What you will do: Copy out only the lines from the one containing "left knee: (134, 122, 1)" up to and including the one containing "right ankle: (200, 139, 11)", renaming "wrist" to "hand" and leaving everything else unchanged.

Information given:
───

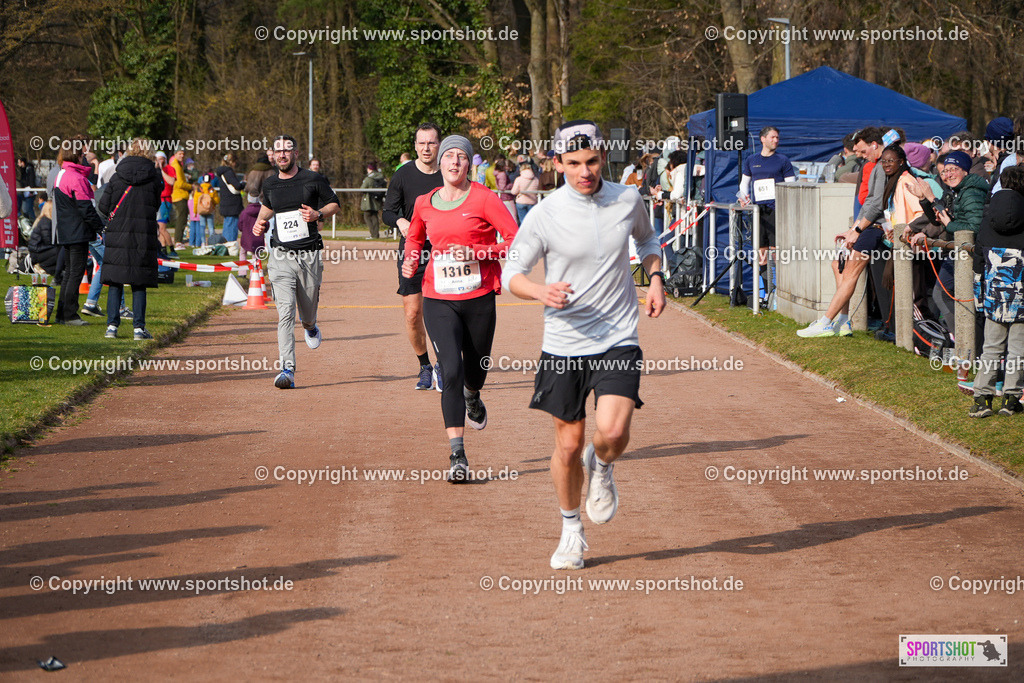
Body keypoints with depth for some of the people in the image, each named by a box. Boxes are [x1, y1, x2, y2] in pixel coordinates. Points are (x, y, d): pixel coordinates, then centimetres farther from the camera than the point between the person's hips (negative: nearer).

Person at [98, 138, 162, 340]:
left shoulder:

───

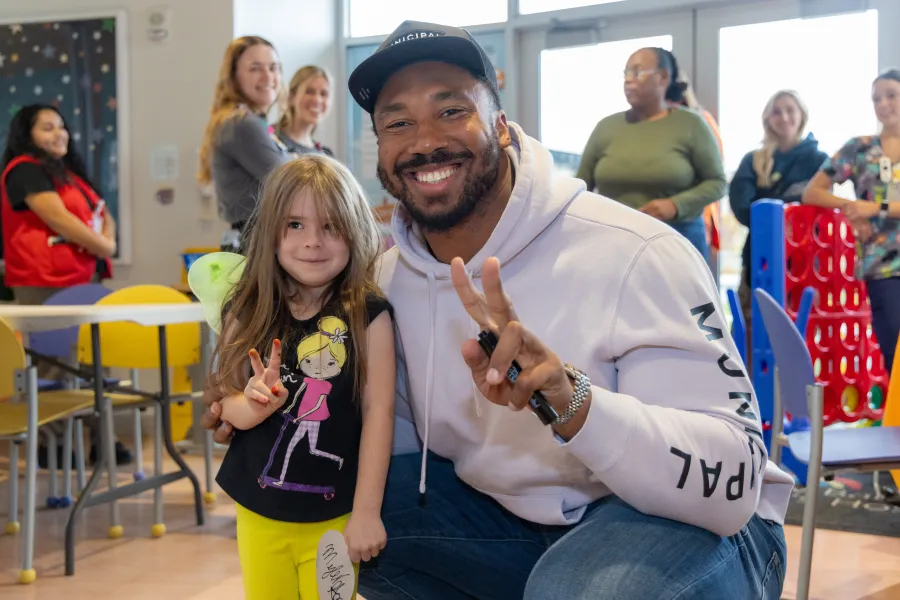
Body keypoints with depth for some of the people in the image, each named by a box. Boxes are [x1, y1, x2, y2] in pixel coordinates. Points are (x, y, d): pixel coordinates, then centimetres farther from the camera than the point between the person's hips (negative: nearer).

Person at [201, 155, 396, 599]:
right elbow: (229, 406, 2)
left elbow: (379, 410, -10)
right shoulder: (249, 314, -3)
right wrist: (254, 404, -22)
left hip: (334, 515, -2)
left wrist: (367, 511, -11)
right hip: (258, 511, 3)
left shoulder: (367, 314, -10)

───

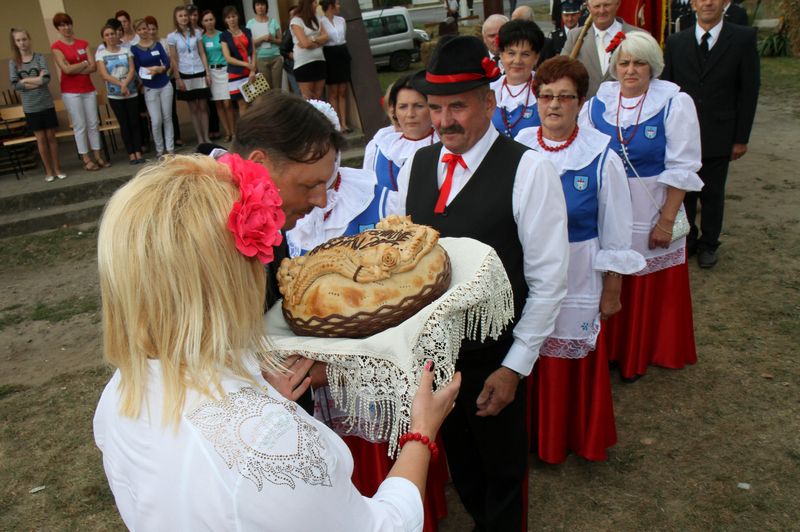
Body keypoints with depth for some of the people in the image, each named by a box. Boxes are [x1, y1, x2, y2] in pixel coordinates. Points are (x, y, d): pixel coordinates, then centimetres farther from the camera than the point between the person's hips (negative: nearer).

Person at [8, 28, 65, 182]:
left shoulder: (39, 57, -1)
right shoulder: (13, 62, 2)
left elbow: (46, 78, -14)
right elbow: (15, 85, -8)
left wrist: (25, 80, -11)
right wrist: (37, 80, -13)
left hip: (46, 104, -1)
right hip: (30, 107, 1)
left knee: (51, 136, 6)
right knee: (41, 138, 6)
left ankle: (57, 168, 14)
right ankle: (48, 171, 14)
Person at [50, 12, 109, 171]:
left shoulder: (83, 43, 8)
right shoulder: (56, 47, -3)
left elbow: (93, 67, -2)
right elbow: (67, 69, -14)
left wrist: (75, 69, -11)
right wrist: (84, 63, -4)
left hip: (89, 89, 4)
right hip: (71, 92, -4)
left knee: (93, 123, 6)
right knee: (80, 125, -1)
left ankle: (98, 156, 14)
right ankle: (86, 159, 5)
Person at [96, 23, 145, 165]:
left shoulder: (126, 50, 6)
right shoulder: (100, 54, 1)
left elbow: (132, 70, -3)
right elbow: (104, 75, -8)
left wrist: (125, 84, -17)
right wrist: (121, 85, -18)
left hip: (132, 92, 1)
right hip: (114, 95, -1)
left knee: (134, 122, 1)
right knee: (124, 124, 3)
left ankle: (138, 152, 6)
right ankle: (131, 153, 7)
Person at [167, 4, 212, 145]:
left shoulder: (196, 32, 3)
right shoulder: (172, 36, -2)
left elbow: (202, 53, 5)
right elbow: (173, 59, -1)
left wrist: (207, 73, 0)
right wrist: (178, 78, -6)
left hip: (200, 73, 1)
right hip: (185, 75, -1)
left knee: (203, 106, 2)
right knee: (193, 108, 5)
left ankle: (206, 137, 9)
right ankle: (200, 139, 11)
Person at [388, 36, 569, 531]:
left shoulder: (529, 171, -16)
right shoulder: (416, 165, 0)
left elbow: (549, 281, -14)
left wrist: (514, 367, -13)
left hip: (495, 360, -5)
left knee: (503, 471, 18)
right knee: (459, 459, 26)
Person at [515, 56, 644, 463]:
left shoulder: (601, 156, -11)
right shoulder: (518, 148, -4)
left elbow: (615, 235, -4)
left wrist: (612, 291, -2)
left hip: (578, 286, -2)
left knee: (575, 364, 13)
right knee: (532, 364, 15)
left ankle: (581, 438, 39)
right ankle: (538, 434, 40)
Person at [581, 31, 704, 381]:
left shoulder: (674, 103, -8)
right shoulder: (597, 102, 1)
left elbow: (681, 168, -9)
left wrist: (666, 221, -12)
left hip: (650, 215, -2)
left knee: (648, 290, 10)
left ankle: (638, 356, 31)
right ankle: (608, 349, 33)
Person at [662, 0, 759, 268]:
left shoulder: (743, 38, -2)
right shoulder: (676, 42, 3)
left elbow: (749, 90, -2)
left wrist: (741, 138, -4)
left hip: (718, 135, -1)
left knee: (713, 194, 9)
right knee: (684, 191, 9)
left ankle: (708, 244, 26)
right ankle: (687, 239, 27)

───

The answer:
left knee: (134, 122, 1)
right knee: (124, 124, 3)
left ankle: (138, 152, 6)
right ankle: (131, 153, 7)
Person at [167, 4, 212, 145]:
left shoulder: (196, 32, 3)
right shoulder: (172, 36, -2)
left elbow: (202, 53, 5)
right elbow: (173, 59, -1)
left hand: (207, 73, 0)
right hand: (178, 78, -6)
left hip: (200, 73, 1)
right hip: (185, 75, -1)
left knee: (203, 106, 2)
right knee: (193, 108, 5)
left ankle: (206, 137, 9)
right ankle: (200, 139, 11)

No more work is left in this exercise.